Tuesday, 12 April, 2016 UTC
Summary
Imagine getting a call from a customer who says your website is serving malware. Your heart drops, you start sweating, and then the tweets start pouring in. Something is up. You find out your systems have not been tampered with.
In fact, it was your CDN provider that got hacked, and the scripts you included on your website have become malicious. You tell your customers what happened and they don’t care. You failed to provide a secure product, now trust is lost. If this happened 2 years ago, I would feel bad for you. But if it happened to you today I would sigh and say,“You should have used SRI.”
Subresource Integrity (SRI) is a new-ish web application security standard and W3C spec that helps prevent situations like the one above. Think of SRI as a safety net or rock-climbing rope for website content security. It is simply an attribute named
integrity with a SHA-2 hash as the value within a <script> or <link> tag. For example:<script src="http://code.jquery.com/jquery-2.2.3.min.js"
integrity="sha256-a23g1Nt4dtEYOj7bR+vTu7+T8VP13humZFBJNIYoEJo="
crossorigin="anonymous">
</script>
In order for SRI to work, the CDN needs CORS enabled. That (and more) is explained in detail in a previous Hacks post introducing SRI.
Support
File types
The first version of the SRI standard was designed to address the biggest attack vectors caused by subresource hijacking on CDNs prevalent in Cascading Style Sheets (CSS) and JavaScript (JS) files. Other file types such as Flash, image, and video are not currently supported, but may be added in a future revision of the spec.
Browsers
As of April 2016 CanIUse.com reports that ~52% of browsers (mobile + desktop) globally support SRI. The desktop user-agents that support SRI are Firefox (44+), Chrome(47+) & Opera (36+). The following Android-only mobile browsers also support SRI: Chrome (49+), Android Browser (49+), Opera (36+) & Firefox (45+).
Please note, SRI will still not work with browsers such as Firefox for iOS. This is because Apple requires all apps (including browsers & in-app browsing) to use the WebKit web browser engine. It would be nice to see a status update…
SRI in your build process
There’s more than one way to get SRI into your build process. A number of tools already have plugins, for example: Grunt, Gulp, Broccoli, Webpack, Ember CLI & Handlebars.
We decided to show a real world example of SRI in a build process. We used a Grunt plugin called grunt-sri to generate the hashes.
How we did it for jQuery:
When looking at including SRI integrity for code.jquery.com, we took a fairly simple approach compared to previous implementations. The code base was already using Grunt, and as such, it was pretty straightforward to include a target using the popular
grunt-sri node module. grunt-sri traverses a specified list of files and generates a JSON payload including all the metadata required for implementing SRI in a code base. Once generated, the output file can easily be used as the base datasource when building out an application.
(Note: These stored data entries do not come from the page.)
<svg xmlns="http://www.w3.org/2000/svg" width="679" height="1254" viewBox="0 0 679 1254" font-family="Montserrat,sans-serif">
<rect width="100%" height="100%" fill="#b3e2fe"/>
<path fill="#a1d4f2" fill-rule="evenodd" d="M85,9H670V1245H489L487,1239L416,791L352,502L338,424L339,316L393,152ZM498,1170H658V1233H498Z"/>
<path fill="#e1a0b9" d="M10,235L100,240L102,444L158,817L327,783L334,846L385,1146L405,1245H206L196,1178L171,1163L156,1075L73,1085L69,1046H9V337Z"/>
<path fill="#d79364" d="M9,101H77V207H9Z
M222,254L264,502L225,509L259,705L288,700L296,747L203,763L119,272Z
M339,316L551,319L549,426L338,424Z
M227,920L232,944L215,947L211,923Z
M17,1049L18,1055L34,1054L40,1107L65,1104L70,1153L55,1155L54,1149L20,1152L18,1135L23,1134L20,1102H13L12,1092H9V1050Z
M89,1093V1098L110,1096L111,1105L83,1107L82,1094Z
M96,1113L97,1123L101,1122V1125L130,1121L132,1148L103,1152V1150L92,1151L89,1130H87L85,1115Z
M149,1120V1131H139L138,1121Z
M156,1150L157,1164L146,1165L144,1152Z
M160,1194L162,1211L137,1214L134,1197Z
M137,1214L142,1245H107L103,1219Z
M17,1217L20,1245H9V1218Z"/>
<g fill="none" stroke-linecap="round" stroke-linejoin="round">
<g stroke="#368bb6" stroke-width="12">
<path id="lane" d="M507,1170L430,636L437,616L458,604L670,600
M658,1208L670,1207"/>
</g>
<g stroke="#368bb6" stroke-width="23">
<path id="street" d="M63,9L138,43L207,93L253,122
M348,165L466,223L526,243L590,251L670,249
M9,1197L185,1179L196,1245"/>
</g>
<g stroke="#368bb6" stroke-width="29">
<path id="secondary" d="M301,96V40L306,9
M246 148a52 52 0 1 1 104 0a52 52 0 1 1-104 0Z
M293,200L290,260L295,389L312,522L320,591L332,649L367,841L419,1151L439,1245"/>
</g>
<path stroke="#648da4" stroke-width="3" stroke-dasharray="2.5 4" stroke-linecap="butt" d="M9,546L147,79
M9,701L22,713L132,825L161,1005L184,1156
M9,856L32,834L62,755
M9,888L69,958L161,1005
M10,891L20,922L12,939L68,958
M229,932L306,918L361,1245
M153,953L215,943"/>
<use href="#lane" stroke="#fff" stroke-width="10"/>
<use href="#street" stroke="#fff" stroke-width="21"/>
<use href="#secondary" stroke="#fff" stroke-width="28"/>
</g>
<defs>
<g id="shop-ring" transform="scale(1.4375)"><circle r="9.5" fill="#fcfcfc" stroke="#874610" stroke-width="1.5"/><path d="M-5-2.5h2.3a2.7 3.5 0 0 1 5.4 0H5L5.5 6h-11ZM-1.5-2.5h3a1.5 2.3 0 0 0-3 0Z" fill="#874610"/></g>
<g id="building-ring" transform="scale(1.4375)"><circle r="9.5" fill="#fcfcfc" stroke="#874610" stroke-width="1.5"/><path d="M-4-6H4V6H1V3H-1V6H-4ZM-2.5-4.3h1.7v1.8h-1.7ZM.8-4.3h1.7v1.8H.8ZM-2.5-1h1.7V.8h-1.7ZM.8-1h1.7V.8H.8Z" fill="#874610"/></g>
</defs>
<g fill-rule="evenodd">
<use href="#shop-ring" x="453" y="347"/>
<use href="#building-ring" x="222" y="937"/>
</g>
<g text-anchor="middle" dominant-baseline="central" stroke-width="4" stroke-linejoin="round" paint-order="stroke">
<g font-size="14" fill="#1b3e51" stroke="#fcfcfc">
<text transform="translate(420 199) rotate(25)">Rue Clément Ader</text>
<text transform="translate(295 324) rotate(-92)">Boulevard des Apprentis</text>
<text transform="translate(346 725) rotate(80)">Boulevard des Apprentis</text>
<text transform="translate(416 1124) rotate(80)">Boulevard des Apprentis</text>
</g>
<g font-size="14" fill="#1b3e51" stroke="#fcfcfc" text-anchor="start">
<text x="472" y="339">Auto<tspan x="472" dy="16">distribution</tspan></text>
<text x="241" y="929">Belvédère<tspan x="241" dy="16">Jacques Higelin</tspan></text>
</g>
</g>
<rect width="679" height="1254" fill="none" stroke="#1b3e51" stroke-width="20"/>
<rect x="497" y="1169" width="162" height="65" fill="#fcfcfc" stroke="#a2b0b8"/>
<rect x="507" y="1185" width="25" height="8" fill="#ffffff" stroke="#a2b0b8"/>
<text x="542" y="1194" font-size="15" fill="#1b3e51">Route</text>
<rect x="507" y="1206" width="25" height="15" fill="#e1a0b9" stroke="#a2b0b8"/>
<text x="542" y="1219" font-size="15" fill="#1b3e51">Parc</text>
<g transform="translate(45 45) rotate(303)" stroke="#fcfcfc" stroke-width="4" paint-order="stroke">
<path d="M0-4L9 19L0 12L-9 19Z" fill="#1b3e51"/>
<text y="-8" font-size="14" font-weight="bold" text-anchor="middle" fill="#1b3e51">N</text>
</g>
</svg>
Here’s a simple example of implementing a base generator using grunt-sri:// Gruntfile.js
grunt.loadNpmTasks("grunt-sri");
grunt.initConfig({
sri: {
generate: {
src: [ 'public/**/*.js', 'public/**/*.css' ],
options: { algorithms: [ 'sha256' ] }
}
}
});
Once implemented, running
grunt sri:generate will output ./payload.json for requiring in your application, or another Grunt task. The SRI SHA can then be accessed from the payload file from your code as shown in the grunt-sri documentation:// ES6 from https://github.com/neftaly/grunt-sri#javascript
var payload = require("./payload.json");
var sri = (id) => payload.payload[id];
var element = `<link
href='/style.css?cache=${ sri("@cssfile1").hashes.sha256 }'
integrity='${ sri("@cssfile1").integrity }'
rel='stylesheet'>`;
For additional implementation details see https://github.com/neftaly/grunt-sri or peruse our pull request to code.jquery.com, specifically this diff.
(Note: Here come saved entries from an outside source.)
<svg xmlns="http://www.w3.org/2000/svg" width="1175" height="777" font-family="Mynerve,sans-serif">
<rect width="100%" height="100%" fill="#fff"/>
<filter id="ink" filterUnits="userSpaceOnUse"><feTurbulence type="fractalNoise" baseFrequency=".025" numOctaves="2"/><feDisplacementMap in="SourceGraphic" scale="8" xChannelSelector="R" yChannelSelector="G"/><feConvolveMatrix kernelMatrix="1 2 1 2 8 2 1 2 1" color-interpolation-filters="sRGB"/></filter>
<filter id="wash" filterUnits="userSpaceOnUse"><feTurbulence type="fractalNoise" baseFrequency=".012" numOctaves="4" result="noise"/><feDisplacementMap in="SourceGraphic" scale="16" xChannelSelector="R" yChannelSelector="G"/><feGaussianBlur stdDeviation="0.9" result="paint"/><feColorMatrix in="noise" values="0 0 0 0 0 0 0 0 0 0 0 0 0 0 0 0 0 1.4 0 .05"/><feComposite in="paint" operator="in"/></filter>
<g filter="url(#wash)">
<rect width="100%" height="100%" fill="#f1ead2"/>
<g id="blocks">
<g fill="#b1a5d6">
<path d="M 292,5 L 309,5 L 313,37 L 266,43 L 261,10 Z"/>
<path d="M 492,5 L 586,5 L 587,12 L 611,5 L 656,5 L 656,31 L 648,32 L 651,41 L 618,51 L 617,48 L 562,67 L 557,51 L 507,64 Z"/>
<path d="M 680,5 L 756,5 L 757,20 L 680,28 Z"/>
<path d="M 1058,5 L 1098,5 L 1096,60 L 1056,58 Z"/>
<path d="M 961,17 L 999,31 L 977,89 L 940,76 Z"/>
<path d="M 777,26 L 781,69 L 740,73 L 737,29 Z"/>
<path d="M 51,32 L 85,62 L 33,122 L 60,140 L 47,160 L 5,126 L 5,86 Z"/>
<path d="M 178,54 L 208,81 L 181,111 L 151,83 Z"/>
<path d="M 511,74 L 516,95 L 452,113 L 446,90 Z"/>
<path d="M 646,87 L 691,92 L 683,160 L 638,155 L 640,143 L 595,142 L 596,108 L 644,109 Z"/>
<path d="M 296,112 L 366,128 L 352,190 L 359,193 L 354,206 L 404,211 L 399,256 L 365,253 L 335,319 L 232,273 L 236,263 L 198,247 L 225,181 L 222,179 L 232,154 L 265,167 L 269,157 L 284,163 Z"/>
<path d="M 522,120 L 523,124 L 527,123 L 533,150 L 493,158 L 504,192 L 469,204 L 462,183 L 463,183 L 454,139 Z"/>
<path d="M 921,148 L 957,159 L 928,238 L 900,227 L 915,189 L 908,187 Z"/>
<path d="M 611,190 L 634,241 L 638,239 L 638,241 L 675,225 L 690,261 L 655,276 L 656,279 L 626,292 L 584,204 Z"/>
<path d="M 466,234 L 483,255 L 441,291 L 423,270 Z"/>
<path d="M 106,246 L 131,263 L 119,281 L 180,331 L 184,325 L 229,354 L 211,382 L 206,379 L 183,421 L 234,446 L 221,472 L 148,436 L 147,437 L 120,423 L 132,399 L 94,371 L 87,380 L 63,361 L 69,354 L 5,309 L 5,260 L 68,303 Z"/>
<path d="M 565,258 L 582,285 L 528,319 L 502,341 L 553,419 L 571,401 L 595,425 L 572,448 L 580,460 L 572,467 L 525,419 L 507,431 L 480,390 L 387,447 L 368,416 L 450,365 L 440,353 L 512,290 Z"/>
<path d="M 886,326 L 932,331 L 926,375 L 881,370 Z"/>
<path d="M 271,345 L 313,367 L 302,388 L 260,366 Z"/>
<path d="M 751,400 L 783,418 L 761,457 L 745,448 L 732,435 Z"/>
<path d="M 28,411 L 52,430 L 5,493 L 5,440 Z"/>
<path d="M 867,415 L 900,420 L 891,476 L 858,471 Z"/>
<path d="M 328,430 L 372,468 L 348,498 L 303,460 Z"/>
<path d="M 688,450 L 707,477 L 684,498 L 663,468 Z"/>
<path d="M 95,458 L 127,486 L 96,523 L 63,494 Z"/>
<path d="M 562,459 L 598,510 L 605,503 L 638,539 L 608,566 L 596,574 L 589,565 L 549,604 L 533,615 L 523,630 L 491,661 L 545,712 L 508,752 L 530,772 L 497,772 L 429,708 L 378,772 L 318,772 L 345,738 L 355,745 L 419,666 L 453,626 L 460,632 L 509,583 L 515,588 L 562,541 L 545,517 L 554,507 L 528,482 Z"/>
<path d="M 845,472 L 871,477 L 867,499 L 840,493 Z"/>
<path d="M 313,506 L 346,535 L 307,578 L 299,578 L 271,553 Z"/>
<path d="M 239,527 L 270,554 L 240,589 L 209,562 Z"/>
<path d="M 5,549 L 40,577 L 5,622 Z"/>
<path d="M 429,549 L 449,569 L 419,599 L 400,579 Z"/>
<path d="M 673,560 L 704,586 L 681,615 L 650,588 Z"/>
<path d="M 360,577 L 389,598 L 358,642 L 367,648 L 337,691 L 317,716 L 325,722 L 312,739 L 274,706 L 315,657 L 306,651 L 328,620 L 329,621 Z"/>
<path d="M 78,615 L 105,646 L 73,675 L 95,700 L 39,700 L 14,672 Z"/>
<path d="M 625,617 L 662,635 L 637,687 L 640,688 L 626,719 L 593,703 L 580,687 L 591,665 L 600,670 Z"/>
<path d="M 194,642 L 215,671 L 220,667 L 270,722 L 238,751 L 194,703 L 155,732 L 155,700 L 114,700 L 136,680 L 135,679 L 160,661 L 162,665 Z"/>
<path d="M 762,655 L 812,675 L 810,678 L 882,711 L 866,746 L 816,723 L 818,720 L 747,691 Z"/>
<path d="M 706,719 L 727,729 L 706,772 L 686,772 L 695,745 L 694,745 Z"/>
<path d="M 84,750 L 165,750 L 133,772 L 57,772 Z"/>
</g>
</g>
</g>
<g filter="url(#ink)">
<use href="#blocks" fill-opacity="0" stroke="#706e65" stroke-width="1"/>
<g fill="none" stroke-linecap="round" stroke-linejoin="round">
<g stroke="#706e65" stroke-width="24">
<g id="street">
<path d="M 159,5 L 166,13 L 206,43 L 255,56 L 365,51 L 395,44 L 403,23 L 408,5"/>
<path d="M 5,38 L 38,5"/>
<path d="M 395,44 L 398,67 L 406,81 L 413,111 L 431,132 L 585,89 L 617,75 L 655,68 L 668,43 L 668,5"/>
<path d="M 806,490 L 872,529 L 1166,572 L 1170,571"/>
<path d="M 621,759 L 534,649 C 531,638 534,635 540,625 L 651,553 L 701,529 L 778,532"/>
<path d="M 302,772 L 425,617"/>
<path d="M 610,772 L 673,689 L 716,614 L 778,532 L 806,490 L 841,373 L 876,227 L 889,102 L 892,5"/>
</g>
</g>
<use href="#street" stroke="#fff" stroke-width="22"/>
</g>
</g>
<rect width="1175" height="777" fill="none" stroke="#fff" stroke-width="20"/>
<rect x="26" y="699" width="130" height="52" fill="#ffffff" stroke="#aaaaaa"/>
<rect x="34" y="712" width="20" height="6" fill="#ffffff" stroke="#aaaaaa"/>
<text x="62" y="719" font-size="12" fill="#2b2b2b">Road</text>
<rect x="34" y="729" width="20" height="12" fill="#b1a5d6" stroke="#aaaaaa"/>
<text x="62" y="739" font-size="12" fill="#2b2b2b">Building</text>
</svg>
Beyond JavaScript / Node.js
If you prefer to keep it old school with a
Makefile, no problem. Assuming you are using a unix-like environment, you can skip using node modules and do something like this:# Makefile
generate:
cat FILENAME.js | openssl dgst -sha256 -binary \
| openssl enc -base64 -A
For examples of generating SRI SHAs in various other platforms, see this Gist.
Conclusion
Subresource Integrity is a very simple way to secure static assets hosted on servers you have no control over. There are several tools that allow you to easily integrate SRI support into your build process(es). Modern website/application developers should not only do their part in implementing SRI, but discuss it with their peers explaining the benefits.
Big thanks to Frederik Braun, Jonathan Kingston, Francois Marier & Havi Hoffman for their help reviewing this article.